The minimum measurable eccentricity from gravitational waves of LISA massive black hole binaries

TL;DR

This paper assesses LISA's ability to measure the eccentricity of gravitational waves from massive black hole binaries, establishing detection thresholds and demonstrating the potential to infer environmental evolution clues.

Contribution

It introduces a combined analytical and Bayesian approach to determine LISA's minimum measurable eccentricity for MBHBs, considering realistic motion and waveform models.

Findings

LISA can detect eccentricities as low as 10^{-2.5} for lighter systems.

Bayesian inference improves eccentricity measurement accuracy.
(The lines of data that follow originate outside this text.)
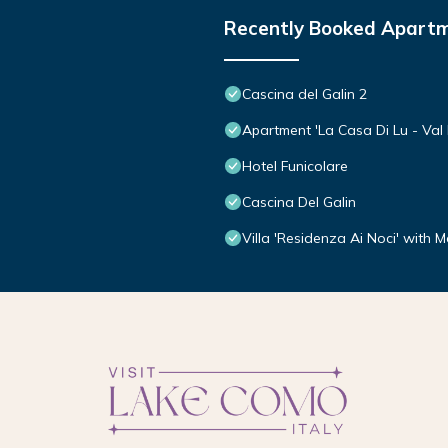
Recently Booked Apart
Cascina del Galin 2
Apartment 'La Casa Di Lu - Val D
Hotel Funicolare
Cascina Del Galin
Villa 'Residenza Ai Noci' with 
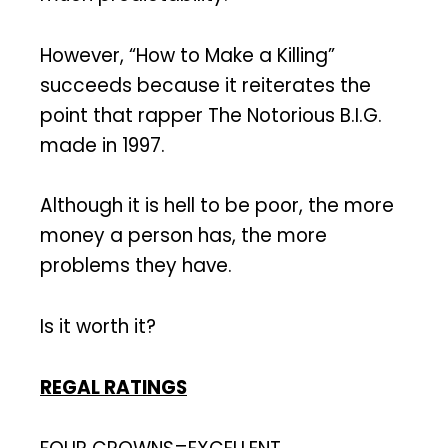
However, “How to Make a Killing”
succeeds because it reiterates the
point that rapper The Notorious B.I.G.
made in 1997.
Although it is hell to be poor, the more
money a person has, the more
problems they have.
Is it worth it?
REGAL RATINGS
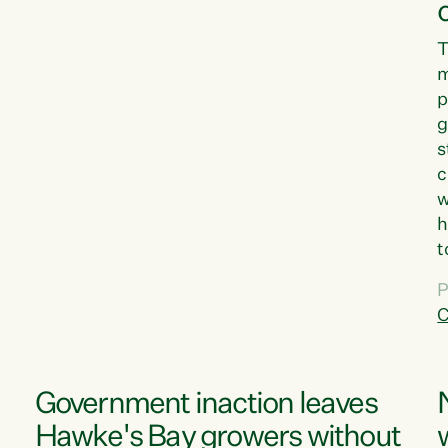
T
m
p
g
s
c
w
h
t
d
P
G
C
w
Government inaction leaves
Hawke's Bay growers without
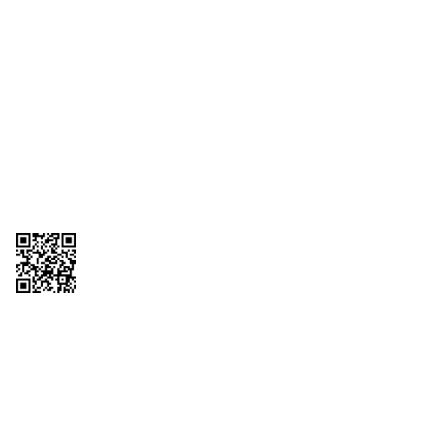
1095-C Tax Form
Employee Login
QT Insights Panel
Real Estate
GET THE APP
Order from anywhere with the QT Mobile App
Copyright © 2026 QTR Corporation, a subsidiary of QuikTrip Corporation. All
rights reserved. QuikTrip, QT, QT Kitchens, Fleetmaster, Freezoni, Guaranteed
Gasoline, Hole Bunches, Hotzi, PumpStart, QTea, QT Twister, Quik'n Tasty,
QuikShake, and QT Select Blend are registered trademarks of QTR
Corporation, a subsidiary of QuikTrip Corporation. Privacy Policy, Terms &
Analytical and numerical methods yield consistent results.

Abstract

We explore the eccentricity measurement threshold of LISA for gravitational waves radiated by massive black hole binaries (MBHBs) with redshifted BH masses $M_z$ in the range $10^{4.5}$-$10^{7.5}~{\rm M}_\odot$ at redshift $z=1$. The eccentricity can be an important tracer of the environment where MBHBs evolve to reach the merger phase. To consider LISA's motion and apply the time delay interferometry, we employ the lisabeta software and produce year-long eccentric waveforms using the inspiral-only post-Newtonian model TaylorF2Ecc. We study the minimum measurable eccentricity ($e_{\rm min}$, defined one year before the merger) analytically by computing matches and Fisher matrices, and numerically via Bayesian inference by varying both intrinsic and extrinsic parameters. We find that $e_{\rm min}$ strongly depends on $M_z$ and weakly on mass ratio and extrinsic parameters. Match-based signal-to-noise ratio criterion suggest that LISA will be able to detect $e_{\rm min}\sim10^{-2.5}$ for lighter systems ($M_z\lesssim10^{5.5}~{\rm M}_\odot$) and $\sim10^{-1.5}$ for heavier MBHBs with a $90$ per cent confidence. Bayesian inference with Fisher initialization and a zero noise realization pushes this limit to $e_{\rm min}\sim10^{-2.75}$ for lower-mass binaries, assuming a $<50$ per cent relative error. Bayesian inference can recover injected eccentricities of $0.1$ and $10^{-2.75}$ for a $10^5~{\rm M}_\odot$ system with a $\sim10^{-2}$ per cent and a $\sim10$ per cent relative errors, respectively. Stringent Bayesian odds criterion ($\ln{B}>8$) provides nearly the same inference. Both analytical and numerical methodologies provide almost consistent results for our systems of interest. LISA will launch in a decade, making this study valuable and timely for unlocking the mysteries of the MBHB evolution.